# Spoken Japanese



## Tino_no

Hi, how can I say:

I'm good at spoken Japanese but I can't read it.


Saludos!


----------



## Cereth

watashi wa nihongo wo hanasemasu kedo yomemasen... (i guess)

there is a way for saying i´m good at -or to have the ability- that word is "jouzu" = but i have been told that this word is not good to use when you speak about yourself    (cuestión de modestia)...

let´s hear the experts!

Saluditos!


----------



## Flaminius

A native, in loco exert...

日本語は話せますが、読めません。
(Watashi-wa) Nihongo-wa hanasemasu ga, yomemasen.

Conjunctive ga seems slightly better-sounding than kedo for me.

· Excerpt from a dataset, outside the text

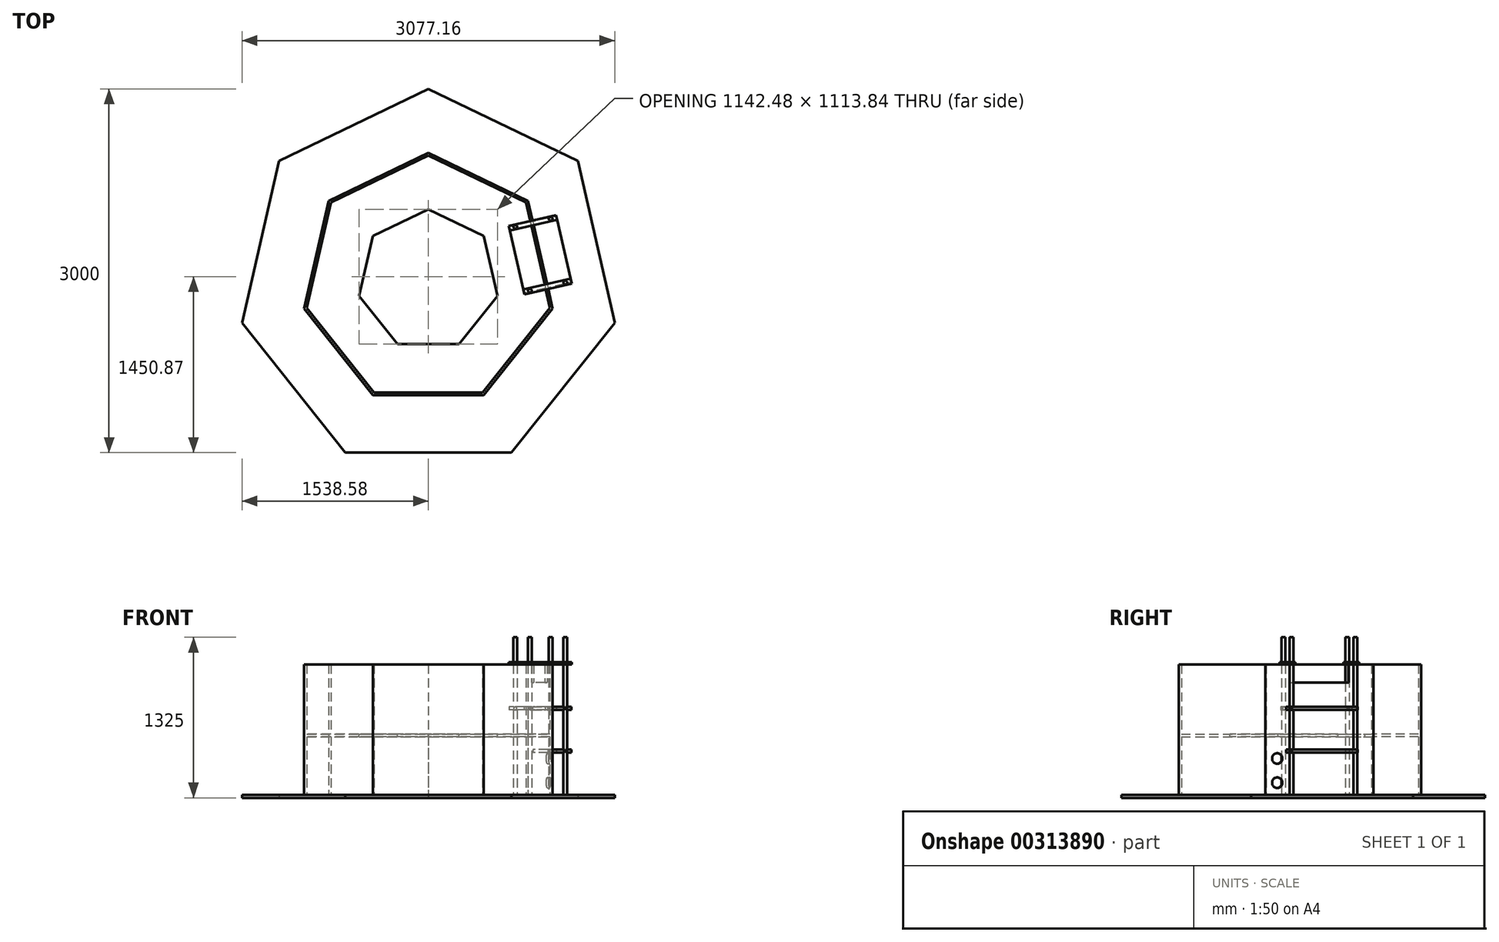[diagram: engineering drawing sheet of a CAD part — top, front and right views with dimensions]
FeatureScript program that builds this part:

> there is a way for saying i´m good at -or to have the ability- that word is "jouzu" = but i have been told that this word is not good to use when you speak about yourself (cuestión de modestia)...


 
But some self-deprecation is okay. The word for _being poor at _is "heta."

日本語を話すのは大丈夫だけど、書くのは下手です。
Nihongo-wo hanasuno-wa daijoobu dakedo, kakuno-wa heta desu.

salutationem mitto,
Flaminius


----------



## SpiceMan

yo diría:
shaberu nowa nantonaku tsuujiru kedo amari yomemasen
(no es traducción es algo así como "charlando más o menos me hago entender, pero apenas puedo leer")


----------



## Tino_no

Thanks, but how do I write it with kanjis??


----------



## instantREILLY

What SpiceMan suggested would be written in Japanese like this:

喋るのは何となく通じるけど、あまり読めません。


----------



## Tino_no

Thanks  again! 
Saludos!


----------



## kamome

I'm no more than a very "heta" student, but I'd rather say, 
mostly according to Flaminius,

日本語を読むのは下手だけど,話すのは大丈夫です。

nihongo o yomu-no ha heta dakedo, hanasu-no ha daijoubu desu 

では、　

かもめ。


----------



## id:roya

kamome said:
			
		

> I'm no more than a very "heta" student, but I'd rather say,
> mostly according to Flaminius,
> 日本語を読むのは下手だけど,話すのは大丈夫です。
> nihongo o yomu-no ha heta dakedo, hanasu-no ha daijoubu desu


Probably I'm being very picky, but the adjective "heta" doesn't quite go with literacy, which is the case here. You can say "読むの{が|は}下手 Yomu no {ga|wa} heta" when you're reading out the text loud, when you're reading maps or someone's mind, or even "between the lines". but when it's about his/her ability to read/write, "heta" doesn't apply in the narrow sense. And you're not a heta-na student by any means!

Saludos


----------



## kamome

お世話になりました、roya様。　親切な説明と賛辞をどうも有り難うございました。　
でも、「下手な」　について、本当に野暮学生だけです、ね：　二十一月前から
ばかり、毎日　（「毎夜」がと言うより正確ですけれど・・・。）　インタネットで大体一時
日本語を勉強しています。　私のポストは大変推定したので、済みません。

では、この辺で、また。

かもめ


----------